» Task directions:
Beneath this line are the data; copy exactly the part of them that opens with the line containing "plate: none [63,331,152,352]" and closes with the line containing "framed print: none [732,52,792,125]", and only that part.

BEGIN Listed records

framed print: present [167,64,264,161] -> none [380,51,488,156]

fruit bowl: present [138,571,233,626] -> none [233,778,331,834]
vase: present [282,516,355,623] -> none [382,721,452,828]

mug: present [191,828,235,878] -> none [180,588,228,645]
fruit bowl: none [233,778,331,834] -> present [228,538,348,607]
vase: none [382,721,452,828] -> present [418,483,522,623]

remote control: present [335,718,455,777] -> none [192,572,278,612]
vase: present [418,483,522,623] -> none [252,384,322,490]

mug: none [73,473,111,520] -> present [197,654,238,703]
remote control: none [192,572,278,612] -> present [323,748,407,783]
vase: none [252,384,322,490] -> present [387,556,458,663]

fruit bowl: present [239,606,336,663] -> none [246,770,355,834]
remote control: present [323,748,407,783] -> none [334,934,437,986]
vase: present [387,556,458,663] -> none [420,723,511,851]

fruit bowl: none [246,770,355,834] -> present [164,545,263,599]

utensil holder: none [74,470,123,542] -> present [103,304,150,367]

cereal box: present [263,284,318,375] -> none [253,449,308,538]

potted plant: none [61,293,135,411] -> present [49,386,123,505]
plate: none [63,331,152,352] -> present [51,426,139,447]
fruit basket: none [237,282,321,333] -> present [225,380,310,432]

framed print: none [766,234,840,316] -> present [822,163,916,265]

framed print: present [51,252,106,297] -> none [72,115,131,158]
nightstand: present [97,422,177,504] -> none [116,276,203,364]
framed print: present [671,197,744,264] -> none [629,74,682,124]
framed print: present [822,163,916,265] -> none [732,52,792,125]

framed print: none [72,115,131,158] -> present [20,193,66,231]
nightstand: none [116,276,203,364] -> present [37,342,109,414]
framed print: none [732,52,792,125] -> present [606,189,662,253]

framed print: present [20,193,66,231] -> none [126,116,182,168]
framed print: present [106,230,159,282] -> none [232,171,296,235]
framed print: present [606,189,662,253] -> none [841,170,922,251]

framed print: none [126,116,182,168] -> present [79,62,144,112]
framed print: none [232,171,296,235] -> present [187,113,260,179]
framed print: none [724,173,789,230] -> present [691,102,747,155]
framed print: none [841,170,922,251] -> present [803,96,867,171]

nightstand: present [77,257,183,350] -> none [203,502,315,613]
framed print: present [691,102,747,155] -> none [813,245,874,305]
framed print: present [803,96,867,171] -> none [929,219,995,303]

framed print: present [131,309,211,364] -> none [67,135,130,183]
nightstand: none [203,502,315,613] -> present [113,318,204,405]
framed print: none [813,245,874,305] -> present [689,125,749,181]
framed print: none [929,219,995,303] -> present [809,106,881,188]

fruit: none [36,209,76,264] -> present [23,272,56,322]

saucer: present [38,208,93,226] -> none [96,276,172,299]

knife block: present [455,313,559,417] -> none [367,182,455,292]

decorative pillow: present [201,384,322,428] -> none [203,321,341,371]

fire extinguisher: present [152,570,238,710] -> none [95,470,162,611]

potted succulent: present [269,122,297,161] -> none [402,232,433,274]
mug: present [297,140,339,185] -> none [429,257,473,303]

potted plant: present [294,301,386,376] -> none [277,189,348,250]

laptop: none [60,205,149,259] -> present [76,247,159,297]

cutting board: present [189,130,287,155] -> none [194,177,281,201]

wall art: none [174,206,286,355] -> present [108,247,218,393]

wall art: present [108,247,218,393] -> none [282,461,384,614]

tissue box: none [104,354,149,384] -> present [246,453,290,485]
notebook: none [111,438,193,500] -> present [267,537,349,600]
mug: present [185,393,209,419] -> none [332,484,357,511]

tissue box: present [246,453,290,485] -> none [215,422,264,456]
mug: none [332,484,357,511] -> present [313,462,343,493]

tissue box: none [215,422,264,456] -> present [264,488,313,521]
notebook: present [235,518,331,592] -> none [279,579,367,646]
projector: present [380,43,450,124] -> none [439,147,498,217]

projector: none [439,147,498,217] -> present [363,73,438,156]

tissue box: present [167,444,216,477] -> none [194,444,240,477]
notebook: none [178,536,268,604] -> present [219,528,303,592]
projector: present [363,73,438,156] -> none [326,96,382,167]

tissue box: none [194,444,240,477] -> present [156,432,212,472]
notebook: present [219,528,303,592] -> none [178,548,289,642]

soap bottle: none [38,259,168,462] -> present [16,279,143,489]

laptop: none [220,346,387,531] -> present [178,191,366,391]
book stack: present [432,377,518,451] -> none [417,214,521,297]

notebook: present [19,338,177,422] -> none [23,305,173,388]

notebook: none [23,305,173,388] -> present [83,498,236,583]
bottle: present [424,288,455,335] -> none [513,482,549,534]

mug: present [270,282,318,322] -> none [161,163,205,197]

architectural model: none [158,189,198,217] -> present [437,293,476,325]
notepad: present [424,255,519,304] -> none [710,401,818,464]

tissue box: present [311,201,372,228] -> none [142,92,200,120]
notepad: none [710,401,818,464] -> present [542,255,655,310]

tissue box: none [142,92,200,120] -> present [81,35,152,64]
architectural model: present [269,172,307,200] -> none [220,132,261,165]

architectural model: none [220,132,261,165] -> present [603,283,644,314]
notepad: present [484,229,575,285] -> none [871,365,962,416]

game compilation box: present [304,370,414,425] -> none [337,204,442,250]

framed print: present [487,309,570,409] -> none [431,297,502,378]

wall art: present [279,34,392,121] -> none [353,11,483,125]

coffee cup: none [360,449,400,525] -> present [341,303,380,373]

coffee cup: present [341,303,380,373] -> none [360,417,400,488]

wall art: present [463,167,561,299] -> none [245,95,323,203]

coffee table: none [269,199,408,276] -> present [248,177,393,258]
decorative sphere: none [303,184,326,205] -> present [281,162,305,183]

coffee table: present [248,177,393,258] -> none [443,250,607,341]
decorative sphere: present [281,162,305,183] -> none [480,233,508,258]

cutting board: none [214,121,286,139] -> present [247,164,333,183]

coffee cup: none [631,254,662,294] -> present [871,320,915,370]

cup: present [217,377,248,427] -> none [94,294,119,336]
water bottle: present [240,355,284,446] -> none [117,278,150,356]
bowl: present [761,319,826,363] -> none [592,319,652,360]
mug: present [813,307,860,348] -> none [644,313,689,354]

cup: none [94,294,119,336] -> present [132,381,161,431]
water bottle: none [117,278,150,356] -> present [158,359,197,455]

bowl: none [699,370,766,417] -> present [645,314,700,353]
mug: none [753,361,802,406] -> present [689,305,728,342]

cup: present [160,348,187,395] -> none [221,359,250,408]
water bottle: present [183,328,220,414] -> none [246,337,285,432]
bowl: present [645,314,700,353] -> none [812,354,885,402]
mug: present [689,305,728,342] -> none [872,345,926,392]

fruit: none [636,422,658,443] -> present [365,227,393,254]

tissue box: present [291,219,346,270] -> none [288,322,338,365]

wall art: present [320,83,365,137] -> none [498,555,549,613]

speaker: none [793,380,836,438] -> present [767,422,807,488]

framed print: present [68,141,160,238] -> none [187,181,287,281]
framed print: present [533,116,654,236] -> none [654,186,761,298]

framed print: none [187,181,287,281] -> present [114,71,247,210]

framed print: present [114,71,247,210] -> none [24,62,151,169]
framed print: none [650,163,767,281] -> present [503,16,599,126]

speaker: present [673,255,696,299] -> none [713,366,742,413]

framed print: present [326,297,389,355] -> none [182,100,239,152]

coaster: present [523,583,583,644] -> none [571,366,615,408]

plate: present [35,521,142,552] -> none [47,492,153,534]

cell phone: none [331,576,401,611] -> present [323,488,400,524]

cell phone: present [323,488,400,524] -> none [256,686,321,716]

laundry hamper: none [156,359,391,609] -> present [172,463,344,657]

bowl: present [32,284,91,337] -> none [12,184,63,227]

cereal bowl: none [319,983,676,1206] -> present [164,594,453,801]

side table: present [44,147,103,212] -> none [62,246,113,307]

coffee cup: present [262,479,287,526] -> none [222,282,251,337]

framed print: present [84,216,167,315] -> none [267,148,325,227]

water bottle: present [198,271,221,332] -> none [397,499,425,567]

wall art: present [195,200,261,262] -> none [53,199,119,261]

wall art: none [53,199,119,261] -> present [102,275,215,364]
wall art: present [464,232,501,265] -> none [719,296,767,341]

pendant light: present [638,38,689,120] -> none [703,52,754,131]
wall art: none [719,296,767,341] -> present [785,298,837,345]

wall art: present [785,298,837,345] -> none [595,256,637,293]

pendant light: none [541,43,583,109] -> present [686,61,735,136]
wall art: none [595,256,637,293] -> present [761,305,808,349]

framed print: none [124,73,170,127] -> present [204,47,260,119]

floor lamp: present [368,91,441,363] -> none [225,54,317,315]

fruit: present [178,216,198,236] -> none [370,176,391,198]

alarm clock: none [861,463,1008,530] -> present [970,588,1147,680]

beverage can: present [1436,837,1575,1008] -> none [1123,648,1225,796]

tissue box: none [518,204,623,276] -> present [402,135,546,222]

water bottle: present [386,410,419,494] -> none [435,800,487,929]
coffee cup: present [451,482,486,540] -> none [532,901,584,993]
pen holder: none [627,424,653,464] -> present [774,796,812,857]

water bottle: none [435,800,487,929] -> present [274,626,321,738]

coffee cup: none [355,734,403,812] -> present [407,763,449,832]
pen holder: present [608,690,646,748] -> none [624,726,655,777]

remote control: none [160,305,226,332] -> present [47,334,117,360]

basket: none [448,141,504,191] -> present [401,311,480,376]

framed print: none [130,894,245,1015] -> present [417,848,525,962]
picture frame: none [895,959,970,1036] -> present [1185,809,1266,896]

END Listed records

» Solution:
plate: none [63,331,152,352] -> present [51,426,139,447]
fruit basket: none [237,282,321,333] -> present [225,380,310,432]

framed print: none [766,234,840,316] -> present [822,163,916,265]

framed print: present [51,252,106,297] -> none [72,115,131,158]
nightstand: present [97,422,177,504] -> none [116,276,203,364]
framed print: present [671,197,744,264] -> none [629,74,682,124]
framed print: present [822,163,916,265] -> none [732,52,792,125]

framed print: none [72,115,131,158] -> present [20,193,66,231]
nightstand: none [116,276,203,364] -> present [37,342,109,414]
framed print: none [732,52,792,125] -> present [606,189,662,253]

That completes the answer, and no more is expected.